Green paper is short on detail

Better late than never, but still too thin on detail. That’s the consensus from critics of the national climate change response green paper, released for public comment in November last year.

A possible reason for the delayed release of the 38-page document, due out a year earlier, is that it needed to be more than just another branch of environmental legislation.

As custodian of the country’s climate change response, the department of environmental affairs had to prepare a document that incorporated the interests of all government departments, not just its own. Water will be the area where climate impacts will be felt most severely.

But the department of environmental affairs’s concerns about conserving water clash with the interests of the departments of mineral resources and energy in accessing water reserves for mining and powering the grid. Balancing this kind of tension was never going to be easy, but providing for an inter-ministerial committee on climate change may be a start.

According to the department of environmental affairs deputy director general Joanne Yawitch, the green paper—expected to be turned into a white paper by mid-2011 and to be gazetted into law by 2012—reflects a progressive domestic policy on climate change. Critics point out that although it alludes generally to what needs doing in response to climate change, there’s very little detail to inform the how.
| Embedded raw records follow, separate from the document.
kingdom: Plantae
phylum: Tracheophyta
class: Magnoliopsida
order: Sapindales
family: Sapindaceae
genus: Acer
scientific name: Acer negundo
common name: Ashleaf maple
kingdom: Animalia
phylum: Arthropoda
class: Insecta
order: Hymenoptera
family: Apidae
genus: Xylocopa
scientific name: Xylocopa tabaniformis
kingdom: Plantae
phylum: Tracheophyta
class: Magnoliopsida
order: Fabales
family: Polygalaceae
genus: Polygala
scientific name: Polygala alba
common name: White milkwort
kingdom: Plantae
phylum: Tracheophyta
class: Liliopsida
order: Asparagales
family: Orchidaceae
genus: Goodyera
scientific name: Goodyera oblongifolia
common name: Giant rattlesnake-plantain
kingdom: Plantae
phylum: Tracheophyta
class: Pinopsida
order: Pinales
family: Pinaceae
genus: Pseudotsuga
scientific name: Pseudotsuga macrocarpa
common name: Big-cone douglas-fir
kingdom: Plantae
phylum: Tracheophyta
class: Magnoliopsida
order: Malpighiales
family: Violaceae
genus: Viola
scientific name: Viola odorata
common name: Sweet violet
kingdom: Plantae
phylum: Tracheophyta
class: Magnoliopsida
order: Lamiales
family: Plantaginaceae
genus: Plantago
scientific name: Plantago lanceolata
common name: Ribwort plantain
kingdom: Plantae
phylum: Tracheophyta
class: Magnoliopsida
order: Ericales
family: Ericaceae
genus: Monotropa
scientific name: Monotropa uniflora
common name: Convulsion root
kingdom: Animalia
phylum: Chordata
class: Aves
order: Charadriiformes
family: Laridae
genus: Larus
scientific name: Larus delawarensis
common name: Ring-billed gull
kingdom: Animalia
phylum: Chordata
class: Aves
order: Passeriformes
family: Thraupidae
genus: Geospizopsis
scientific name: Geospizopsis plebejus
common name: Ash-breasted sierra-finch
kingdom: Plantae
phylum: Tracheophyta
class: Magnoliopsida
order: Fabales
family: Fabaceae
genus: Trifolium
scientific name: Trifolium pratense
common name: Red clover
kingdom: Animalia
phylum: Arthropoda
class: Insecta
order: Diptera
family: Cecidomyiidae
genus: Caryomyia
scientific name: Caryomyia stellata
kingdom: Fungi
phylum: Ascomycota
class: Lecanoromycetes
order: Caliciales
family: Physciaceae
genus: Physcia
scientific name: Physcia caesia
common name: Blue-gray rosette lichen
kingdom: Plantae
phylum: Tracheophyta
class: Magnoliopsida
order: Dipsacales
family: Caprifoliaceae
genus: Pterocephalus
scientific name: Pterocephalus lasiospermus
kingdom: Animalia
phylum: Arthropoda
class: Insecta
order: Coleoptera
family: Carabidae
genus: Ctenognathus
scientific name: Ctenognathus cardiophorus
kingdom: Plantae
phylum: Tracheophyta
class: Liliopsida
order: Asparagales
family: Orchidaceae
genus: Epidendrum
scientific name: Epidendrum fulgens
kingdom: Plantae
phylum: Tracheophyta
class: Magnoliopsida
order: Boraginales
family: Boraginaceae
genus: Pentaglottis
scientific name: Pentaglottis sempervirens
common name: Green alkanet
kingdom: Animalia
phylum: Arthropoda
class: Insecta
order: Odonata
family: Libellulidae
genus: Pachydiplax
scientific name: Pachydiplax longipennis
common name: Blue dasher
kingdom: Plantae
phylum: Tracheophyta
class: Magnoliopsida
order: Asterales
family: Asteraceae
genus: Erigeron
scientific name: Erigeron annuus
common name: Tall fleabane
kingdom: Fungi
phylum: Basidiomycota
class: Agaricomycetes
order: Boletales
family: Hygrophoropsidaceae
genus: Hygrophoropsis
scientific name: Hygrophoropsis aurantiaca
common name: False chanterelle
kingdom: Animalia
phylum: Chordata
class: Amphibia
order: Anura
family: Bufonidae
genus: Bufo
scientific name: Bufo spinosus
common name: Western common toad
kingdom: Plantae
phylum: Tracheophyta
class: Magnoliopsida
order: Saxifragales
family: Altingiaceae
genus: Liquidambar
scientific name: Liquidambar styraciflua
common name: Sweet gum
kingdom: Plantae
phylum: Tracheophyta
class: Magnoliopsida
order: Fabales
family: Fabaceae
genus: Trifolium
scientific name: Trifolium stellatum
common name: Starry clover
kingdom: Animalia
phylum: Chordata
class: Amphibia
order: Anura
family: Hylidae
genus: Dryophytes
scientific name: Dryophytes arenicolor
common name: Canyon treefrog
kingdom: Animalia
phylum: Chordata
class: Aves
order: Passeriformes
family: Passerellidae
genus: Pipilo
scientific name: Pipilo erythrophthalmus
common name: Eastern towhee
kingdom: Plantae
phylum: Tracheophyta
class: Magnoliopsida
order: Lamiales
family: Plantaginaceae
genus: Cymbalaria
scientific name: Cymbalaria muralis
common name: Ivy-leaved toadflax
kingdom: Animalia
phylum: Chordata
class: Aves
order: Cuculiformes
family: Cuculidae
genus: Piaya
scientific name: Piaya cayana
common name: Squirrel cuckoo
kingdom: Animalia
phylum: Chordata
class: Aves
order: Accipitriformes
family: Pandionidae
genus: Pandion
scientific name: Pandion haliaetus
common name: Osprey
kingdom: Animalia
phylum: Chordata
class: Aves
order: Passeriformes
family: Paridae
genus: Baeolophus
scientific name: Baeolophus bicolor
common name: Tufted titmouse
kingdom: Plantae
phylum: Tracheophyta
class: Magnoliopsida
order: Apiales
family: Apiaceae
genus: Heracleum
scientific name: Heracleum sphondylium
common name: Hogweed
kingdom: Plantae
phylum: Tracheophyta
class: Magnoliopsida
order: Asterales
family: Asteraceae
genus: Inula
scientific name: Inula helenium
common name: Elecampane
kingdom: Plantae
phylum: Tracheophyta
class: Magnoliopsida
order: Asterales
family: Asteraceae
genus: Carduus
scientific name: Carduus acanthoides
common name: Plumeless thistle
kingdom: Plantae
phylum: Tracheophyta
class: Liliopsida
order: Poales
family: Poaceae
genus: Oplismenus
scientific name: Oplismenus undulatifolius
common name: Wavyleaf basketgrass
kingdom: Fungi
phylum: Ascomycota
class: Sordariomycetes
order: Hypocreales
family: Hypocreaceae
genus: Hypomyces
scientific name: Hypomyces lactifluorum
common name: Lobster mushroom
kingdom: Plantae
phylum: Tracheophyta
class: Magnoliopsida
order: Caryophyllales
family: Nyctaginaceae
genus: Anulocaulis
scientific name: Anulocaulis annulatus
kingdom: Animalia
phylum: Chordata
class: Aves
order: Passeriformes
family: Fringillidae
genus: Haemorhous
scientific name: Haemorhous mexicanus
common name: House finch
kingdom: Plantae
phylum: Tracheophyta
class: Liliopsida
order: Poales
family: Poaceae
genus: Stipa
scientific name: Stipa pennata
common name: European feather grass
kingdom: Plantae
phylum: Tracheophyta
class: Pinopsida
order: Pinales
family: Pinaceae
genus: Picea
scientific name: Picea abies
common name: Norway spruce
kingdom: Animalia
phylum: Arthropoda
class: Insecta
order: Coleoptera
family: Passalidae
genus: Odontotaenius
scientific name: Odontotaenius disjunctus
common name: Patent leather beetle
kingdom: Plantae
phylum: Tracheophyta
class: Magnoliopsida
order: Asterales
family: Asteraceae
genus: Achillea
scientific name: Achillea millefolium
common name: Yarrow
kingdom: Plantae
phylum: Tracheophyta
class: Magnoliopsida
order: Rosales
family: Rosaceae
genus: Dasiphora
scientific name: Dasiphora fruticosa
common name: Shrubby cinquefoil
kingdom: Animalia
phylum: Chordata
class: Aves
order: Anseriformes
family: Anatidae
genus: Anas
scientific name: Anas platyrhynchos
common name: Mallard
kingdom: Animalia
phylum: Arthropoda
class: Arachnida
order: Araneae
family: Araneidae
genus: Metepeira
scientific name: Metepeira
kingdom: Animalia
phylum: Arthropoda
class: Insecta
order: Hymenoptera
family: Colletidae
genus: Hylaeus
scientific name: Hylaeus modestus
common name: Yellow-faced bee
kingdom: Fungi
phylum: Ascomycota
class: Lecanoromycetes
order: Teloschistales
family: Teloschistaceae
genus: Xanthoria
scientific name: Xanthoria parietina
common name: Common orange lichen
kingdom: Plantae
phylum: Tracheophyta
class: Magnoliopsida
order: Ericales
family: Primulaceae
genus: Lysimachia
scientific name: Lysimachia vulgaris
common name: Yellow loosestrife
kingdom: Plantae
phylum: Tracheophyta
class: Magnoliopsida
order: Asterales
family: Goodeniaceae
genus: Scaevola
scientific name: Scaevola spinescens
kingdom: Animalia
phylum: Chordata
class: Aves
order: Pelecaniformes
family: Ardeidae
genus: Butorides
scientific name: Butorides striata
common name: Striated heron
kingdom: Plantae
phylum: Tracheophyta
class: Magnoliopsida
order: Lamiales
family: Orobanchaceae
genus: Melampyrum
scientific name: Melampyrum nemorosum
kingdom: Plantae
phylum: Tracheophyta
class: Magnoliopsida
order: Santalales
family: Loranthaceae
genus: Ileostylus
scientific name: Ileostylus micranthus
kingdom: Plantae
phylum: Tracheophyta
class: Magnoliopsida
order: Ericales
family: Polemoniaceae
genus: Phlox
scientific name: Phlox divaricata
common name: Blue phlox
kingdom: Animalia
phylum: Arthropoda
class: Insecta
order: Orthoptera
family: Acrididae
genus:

It acknowledges the need to reduce greenhouse gas emissions by 34% by 2020 and by 42% by 2025 below business-as-usual, in line with South Africa’s pledge at the United Nations climate negotiations in Copenhagen in 2009, but it doesn’t set sector-specific targets. Without rigorous and measurable targets for sectors such as energy, commerce, manufacturing, mining or transport, the resulting law will be mostly toothless.

As a “responsible global citizen”, the government recognises the need to do its bit to reduce emissions, but with the same disclaimer that accompanied the Copenhagen pledges: “On condition that it receives the necessary finance, technology and support from the international community.”

Brenda Martin, director of Project 90 by 2030—one NGO in an alliance of civil society organisations trying to push for a more ambitious law—says the green paper shows belief rather than intent. For example, the establishment of an inter-ministerial committee is critical
for different departments to coordinate their movements regarding climate change, prevent duplication of efforts and manage conflicting interests.

But without the legislative power to insist on action within departments, the committee will be little more than a useful bureaucratic tool. The green paper should also specify in greater depth how economic levers could be used to spur a more rapid move towards a low-carbon economy.

Carbon tax is one way of roping in the treasury to tackle climate change, but it doesn’t specify how the funds will be used. This shouldn’t become just another revenue stream for the government, but should be channelled specifically into climaterelated responses.

In its current shape, the green paper lacks a “plan to show how the country will make a just transition to a low-carbon economy”, says WWFSA’s local climate change programme manager Richard Worthington.

The paper could give greater emphasis to cross-cutting issues, such as how using biofuels to decarbonise the national fleet could impact negatively on food security. And more detail could be given about how, for instance, telecommunications can cut emissions, Worthington says.